We support the demands of the people of Swaziland - the workers, women, youth and rural landless masses, and the political movements and churches. Through mass action and organised resistance, they have openly declared their untiring commitment to a society based on respect for human dignity, democracy and social justice.

For their commitment to these noble ideals, they have become victims of extreme police brutality and torture, state violence, and daily persecution by agents of royal rule. They have been arrested, forced into exile, thrown out of their land of birth, lost their jobs and means of livelihood, and denied opportunities in every way possible.

Therefore, the democracy-loving people of the world, South Africans in particular could not stand by and watch as fellow people suffer the brutality of the tinkhundla royal regime disguised as "Swazi culture and tradition", when in actual fact it is the interests of the ruling royal minority.

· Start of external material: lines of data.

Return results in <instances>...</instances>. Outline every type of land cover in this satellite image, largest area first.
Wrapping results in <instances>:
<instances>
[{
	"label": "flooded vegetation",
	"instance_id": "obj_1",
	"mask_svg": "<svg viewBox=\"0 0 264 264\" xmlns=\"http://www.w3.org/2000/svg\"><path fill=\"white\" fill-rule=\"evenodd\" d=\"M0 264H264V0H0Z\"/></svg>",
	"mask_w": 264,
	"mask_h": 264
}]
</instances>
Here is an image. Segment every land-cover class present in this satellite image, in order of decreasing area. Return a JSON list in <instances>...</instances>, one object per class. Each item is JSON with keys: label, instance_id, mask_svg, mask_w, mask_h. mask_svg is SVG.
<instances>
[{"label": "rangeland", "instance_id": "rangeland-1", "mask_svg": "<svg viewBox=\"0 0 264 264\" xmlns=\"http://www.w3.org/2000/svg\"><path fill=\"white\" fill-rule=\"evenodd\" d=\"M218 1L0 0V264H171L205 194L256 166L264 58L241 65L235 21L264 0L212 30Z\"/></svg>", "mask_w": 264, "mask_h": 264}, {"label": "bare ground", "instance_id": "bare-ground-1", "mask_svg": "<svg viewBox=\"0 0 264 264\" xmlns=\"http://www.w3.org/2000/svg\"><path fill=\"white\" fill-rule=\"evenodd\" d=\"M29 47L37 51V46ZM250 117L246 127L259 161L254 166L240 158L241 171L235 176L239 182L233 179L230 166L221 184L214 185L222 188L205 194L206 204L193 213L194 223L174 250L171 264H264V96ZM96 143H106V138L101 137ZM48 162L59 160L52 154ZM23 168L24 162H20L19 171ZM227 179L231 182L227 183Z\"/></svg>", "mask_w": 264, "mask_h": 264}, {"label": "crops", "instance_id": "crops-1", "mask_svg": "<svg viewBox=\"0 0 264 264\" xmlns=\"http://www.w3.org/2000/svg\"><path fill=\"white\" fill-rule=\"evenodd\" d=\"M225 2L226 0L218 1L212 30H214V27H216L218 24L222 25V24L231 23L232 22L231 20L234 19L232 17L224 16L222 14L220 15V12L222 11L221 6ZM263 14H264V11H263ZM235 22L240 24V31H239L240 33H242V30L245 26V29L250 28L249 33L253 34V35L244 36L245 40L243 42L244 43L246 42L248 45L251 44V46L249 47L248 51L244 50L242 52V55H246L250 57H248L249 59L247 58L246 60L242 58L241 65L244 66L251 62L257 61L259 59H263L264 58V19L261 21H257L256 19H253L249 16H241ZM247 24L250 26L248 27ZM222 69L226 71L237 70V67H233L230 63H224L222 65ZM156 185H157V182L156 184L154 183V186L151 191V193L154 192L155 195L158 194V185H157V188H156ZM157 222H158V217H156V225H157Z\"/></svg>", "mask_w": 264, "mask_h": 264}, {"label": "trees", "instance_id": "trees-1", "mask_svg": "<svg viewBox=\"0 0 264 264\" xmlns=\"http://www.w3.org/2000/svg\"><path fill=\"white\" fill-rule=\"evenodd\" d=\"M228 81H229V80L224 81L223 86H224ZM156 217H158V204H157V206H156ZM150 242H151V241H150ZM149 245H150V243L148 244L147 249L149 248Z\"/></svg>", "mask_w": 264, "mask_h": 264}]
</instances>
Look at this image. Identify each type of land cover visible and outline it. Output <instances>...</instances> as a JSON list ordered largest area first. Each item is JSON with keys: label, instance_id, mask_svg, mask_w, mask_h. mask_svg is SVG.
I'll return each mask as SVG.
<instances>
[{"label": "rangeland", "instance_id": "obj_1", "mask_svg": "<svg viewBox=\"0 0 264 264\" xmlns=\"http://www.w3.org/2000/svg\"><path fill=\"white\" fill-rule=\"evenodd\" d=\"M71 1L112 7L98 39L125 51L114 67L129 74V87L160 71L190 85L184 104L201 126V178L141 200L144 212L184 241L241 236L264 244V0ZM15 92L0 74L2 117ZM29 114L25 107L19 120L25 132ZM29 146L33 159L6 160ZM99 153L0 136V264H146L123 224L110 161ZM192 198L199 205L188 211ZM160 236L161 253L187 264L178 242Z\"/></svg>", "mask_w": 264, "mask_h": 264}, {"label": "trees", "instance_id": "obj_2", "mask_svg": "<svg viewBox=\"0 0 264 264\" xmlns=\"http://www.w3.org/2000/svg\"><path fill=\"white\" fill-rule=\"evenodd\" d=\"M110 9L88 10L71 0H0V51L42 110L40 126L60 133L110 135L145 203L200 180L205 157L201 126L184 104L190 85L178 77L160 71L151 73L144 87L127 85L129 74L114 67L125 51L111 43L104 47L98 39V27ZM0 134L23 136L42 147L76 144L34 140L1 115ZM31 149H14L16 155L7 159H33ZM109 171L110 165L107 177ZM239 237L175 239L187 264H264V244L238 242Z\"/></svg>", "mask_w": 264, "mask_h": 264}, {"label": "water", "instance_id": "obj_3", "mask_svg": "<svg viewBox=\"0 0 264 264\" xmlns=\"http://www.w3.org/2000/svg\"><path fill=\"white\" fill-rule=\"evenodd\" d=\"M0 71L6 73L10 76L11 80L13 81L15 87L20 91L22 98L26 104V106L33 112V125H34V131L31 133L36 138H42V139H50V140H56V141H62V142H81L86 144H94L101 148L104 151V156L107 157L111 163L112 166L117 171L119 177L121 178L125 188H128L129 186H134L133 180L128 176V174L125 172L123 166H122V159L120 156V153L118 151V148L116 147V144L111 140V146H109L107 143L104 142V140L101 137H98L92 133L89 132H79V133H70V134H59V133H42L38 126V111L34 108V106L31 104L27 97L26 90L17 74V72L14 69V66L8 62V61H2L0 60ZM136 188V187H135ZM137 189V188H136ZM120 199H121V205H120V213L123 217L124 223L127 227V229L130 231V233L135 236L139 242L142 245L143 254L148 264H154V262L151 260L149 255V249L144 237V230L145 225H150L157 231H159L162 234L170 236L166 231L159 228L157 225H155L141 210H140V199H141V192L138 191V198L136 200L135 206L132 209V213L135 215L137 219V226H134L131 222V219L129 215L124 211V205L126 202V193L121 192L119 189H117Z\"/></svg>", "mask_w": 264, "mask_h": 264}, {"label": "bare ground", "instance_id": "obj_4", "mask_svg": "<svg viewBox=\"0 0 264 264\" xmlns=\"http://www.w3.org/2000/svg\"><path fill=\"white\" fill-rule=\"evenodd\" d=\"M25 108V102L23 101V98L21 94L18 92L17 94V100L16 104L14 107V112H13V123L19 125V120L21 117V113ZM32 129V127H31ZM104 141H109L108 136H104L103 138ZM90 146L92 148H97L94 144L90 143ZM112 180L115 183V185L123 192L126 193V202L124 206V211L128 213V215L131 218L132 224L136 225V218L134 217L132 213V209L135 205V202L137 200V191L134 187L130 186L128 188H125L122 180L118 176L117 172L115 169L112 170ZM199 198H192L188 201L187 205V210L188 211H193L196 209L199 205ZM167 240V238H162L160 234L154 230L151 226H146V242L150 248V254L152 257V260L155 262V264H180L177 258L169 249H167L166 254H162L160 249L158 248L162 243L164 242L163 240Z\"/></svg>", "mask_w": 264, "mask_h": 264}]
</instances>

We are in solidarity with the struggling people of Swaziland in their quest for a truly democratic society based on the ideals of economic justice and social progress for all. It should be a society free from the stranglehold of royal monopoly, but must guarantee the full and effective participation of all people in the running of the country’s daily affairs.

The people of Swaziland have made it very clear that only a constitution produced by a democratic and popular process, involving all the people of Swaziland and their organisations, can be acceptable and democratic.

The current constitution was made by the royal family and their friends. It was made under conditions of massive arrests and torture of political activists, particularly members of PUDEMO and SWAYOCO, workers, youth and women and rural landless people, like the people of Kamkhweli and Macetjeni.

The conditions under which the constitution was made could not guarantee free speech and the right to organise. The media and judiciary were and still are controlled by the king and are not independent, whilst the security forces are instruments of intimidation, harassment and terror against political activists who want democracy and change.

Therefore, we stand by the people’s demand for a democratically elected National constitutional Forum to write a legitimate and democratic constitution for Swaziland. The current constitution has also been rejected by the international community of civilised humanity, and our duty is to intensify its rejection and the demand for a new and democratic one.

Our demands are not separate from the demands of the struggling people of Swaziland, which are:

- A democratically elected National Constitutional Forum Unbanning of political parties

- Unconditional release of all political prisoners and the return of all exiles

- Immediate removal of all laws that prohibit free political activities and ban the rights to associate, organise and speak freely.